Key Points
- The Penn Wharton Budget Model’s Social Security Policy Simulator allows users to see the results of six policy options and combinations of those options, for a total of 4,096 policy combinations. Most policies can be simulated on a standard static basis or on a dynamic basis that includes macroeconomic feedback effects.
- Relative to estimates by the Social Security Administration, the Penn Wharton Budget Model shows a faster and larger deterioration of the program’s finances. Our results are a bit closer to the Congressional Budget Office’s projections.
- Many standard policy options for achieving solvency barely move the date that the Social Security Trust Fund runs out of money, but they might contribute significantly to the long-run shortfall. Either combinations of several policy changes or larger changes are required for securing Social Security.
The Penn Wharton Budget Model’s Social Security Policy Simulator
MATERIAL IN THIS BRIEF IS NOW OUTDATED. AN UPDATED SIMULATOR IS AVAILABLE HERE.
Introduction
The Penn Wharton Budget Model (PWBM) allows policymakers, members of the media, and the general public (“users”) to see the impact that potential reforms to Social Security will have on the Trust Fund, payroll tax revenues, benefits, and other key metrics. Potential reforms include an increase in Social Security’s payroll tax rate, an increase in the taxable maximum earnings limit, an option to base annual Social Security’s annual Cost-of-Living Adjustment (COLA) on a chain-weighted version of the Consumer Price Index for Urban Wage Earners and Clerical Workers (CPI-W), an across-the-board reduction or across-the board increase to Social Security benefits, a progressive benefit reduction, and an increase in the normal retirement age. Any combination of these policy options can be considered at the same time, thereby allowing for a total of 4,096 policy combinations. The PWBM’s model can be ran on a static basis or with dynamics that account for how individuals respond to policy changes. Our analysis below focuses on our benchmark model.

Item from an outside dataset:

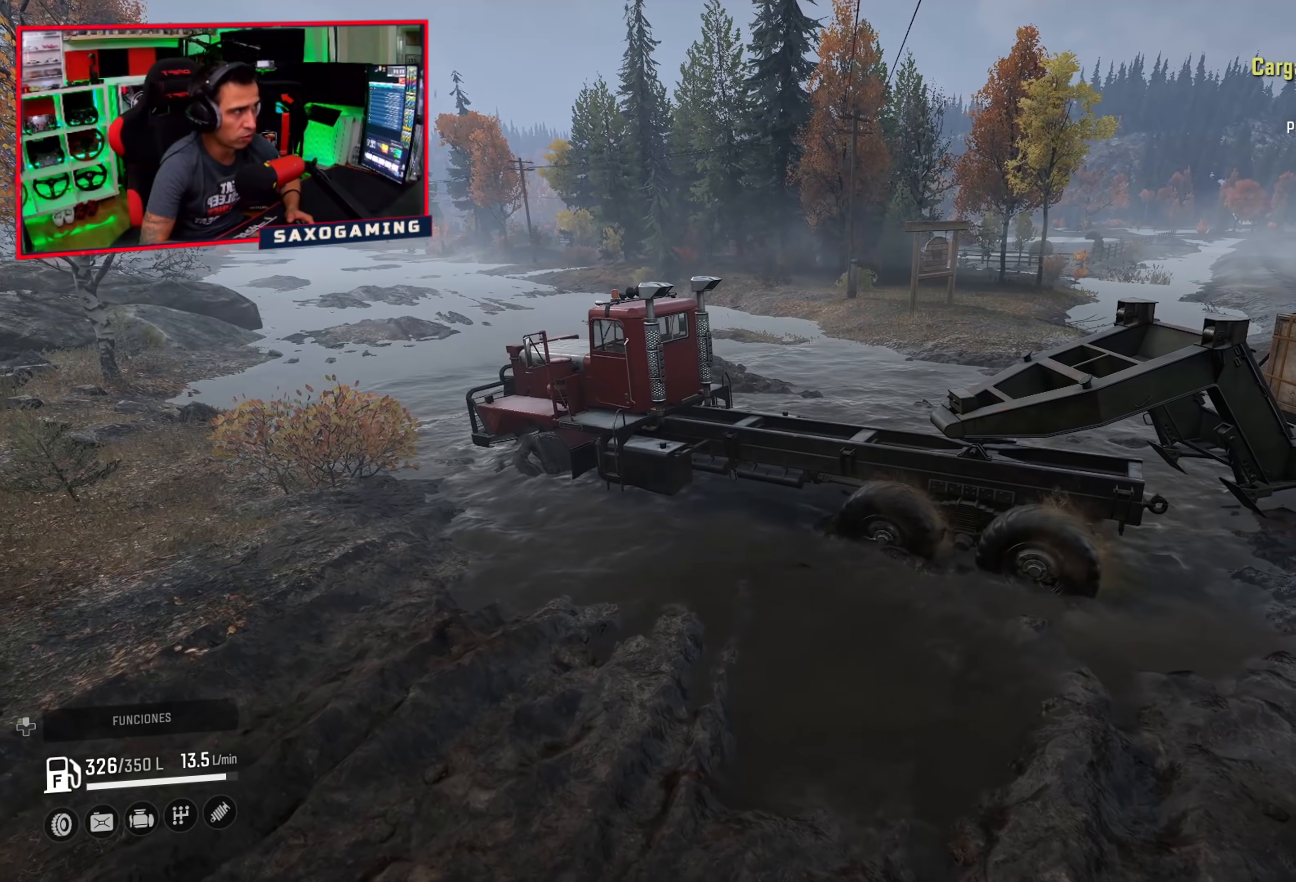
{"buttons": ["R2"], "left_stick": "center", "right_stick": "up-left", "events": []}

Solvency of the Trust Fund
As shown by the blue-colored “PWBM: Current Policy” line in Figure 1, the Penn Wharton Budget Model predicts that the combined Old-Age and Survivors Insurance and Disability Insurance Trust Fund (Social Security Trust Fund) will exhaust in just 14 years, in 2031. PWBM’s estimate is three years earlier than the run-out date of 2034 that was estimated in the 2015 Social Security Trustees Report, as indicated by the gray line in Figure 1. Moreover, our projections show that the shortfall in 2031 will equal about $350 billion in 2015 dollars. The annual shortfall is expected to increase to $1.3 trillion, also in 2015 dollars, within 75 years. Under current law, barring any additional action, benefits would be reduced by about 30 percent in 2031.
According to the Social Security Administration’s (SSA) Income of the Aged Chartbook, 2014, six in 10 aged beneficiary units (married and nonmarried) received half or more of their income from Social Security benefits and more than a third of aged beneficiary units relied on Social Security benefits for 90 percent or more of their income.
Figure 1: Trust Fund Reserves - No policy change
Relative to SSA and CBO
The PWBM models households at an individual level and uses what is known as a “stochastic simulation.” Hundreds of thousands of individuals, across a wide range of population subgroups, are calibrated to Census-level data. Using a variety of additional large data sets, households are assigned key economic attributes including, fertility, mortality, immigration, labor-force participation rates, education, marriage, divorce, capital, disabilities, and earnings. Households are then subject to various life events: They grow up, go to school, get married, potentially divorce, get jobs, pay taxes, and eventually retire and receive Social Security benefits. The model is first tested using historical data before being used to make future projections of policy changes. The dynamic version of the model uses fewer representative households, to reduce computation costs, but it then allows households to change several key attributes in response to a change in policy, including their labor supply and capital holdings. These changes then impact the economy, economic growth, and the distribution of income over time.
The Social Security Administration (SSA) uses a more aggregated “cell-based” approach that deals with groups rather than single individuals. One of the reasons that the PWBM projects an earlier Social Security Trust Fund depletion date is that the individual Census-level detail of the PWBM allows it to take account of how demographic shifts affect worker productivity. For example, the retirement of the Baby Boom generation means that many experienced, high productivity workers will exit the labor force and be replaced by younger and less productive workers. The retirement of the baby boom generation will therefore reduce Social Security’s payroll tax revenues and worsen the system’s finances. Cell-based methods typically do not fully control for these compositional changes.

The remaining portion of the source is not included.